Can the lines below, from the one that holds "4: (419, 490)" to the very end, be echoed exactly, with both ends included and no pictures?
Top of Records for the exercise
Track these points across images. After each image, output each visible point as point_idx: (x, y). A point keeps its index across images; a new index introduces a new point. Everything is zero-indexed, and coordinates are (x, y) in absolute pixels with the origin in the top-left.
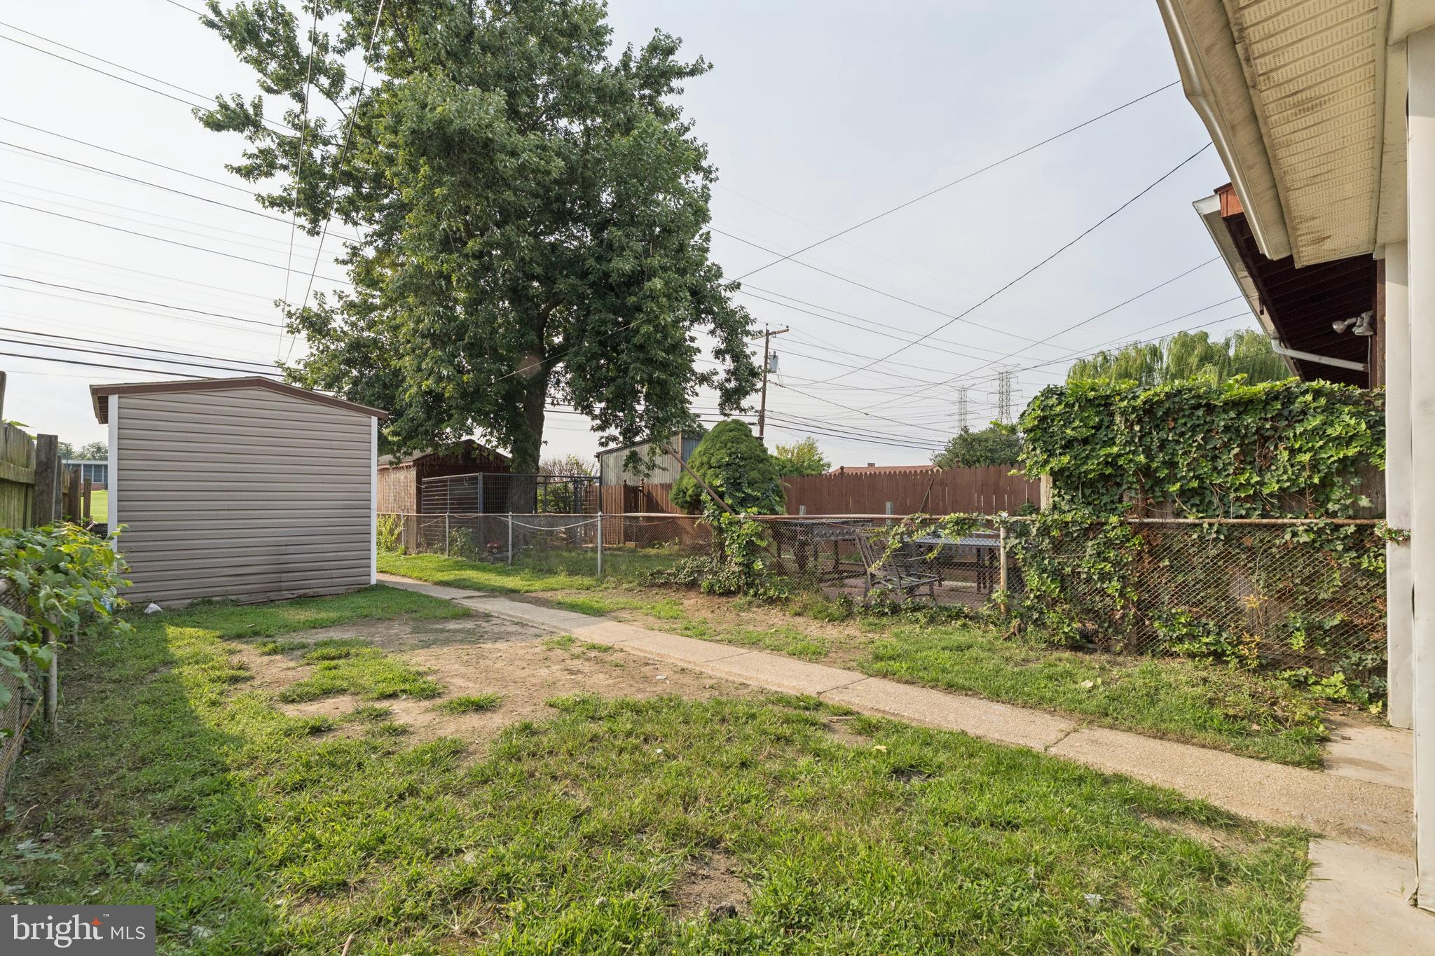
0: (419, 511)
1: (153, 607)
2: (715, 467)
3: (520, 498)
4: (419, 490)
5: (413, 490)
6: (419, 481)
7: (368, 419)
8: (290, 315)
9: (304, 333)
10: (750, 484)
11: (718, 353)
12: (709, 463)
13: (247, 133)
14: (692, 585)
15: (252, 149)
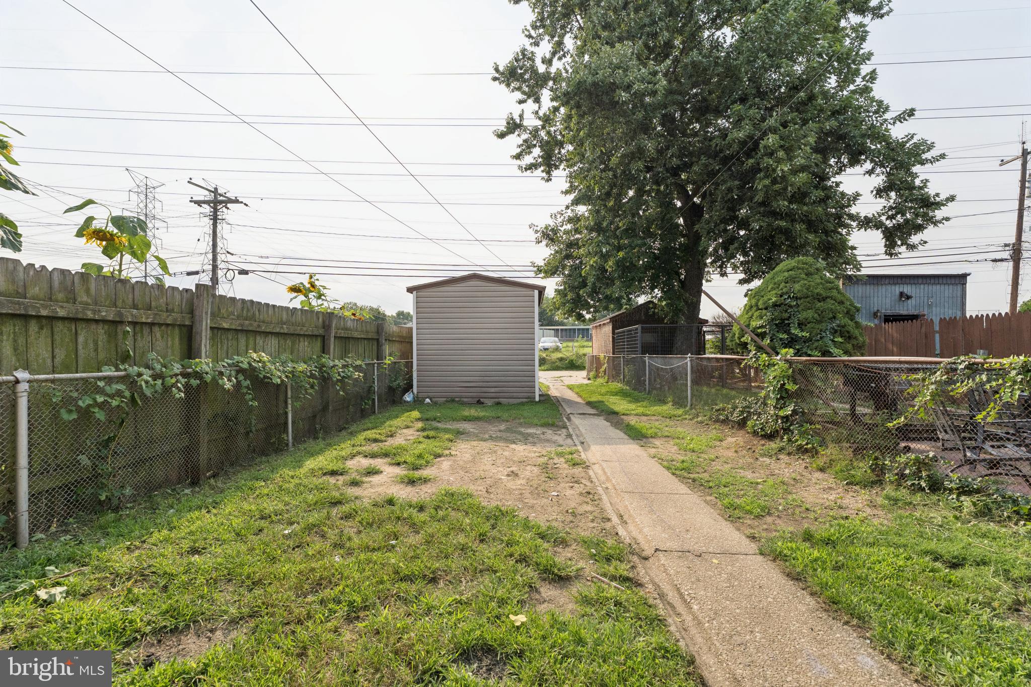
Bottom of Records for the exercise
-- Response box --
4: (419, 490)
5: (413, 490)
6: (419, 481)
7: (368, 419)
8: (290, 315)
9: (304, 333)
10: (750, 484)
11: (718, 353)
12: (709, 463)
13: (247, 133)
14: (692, 585)
15: (252, 149)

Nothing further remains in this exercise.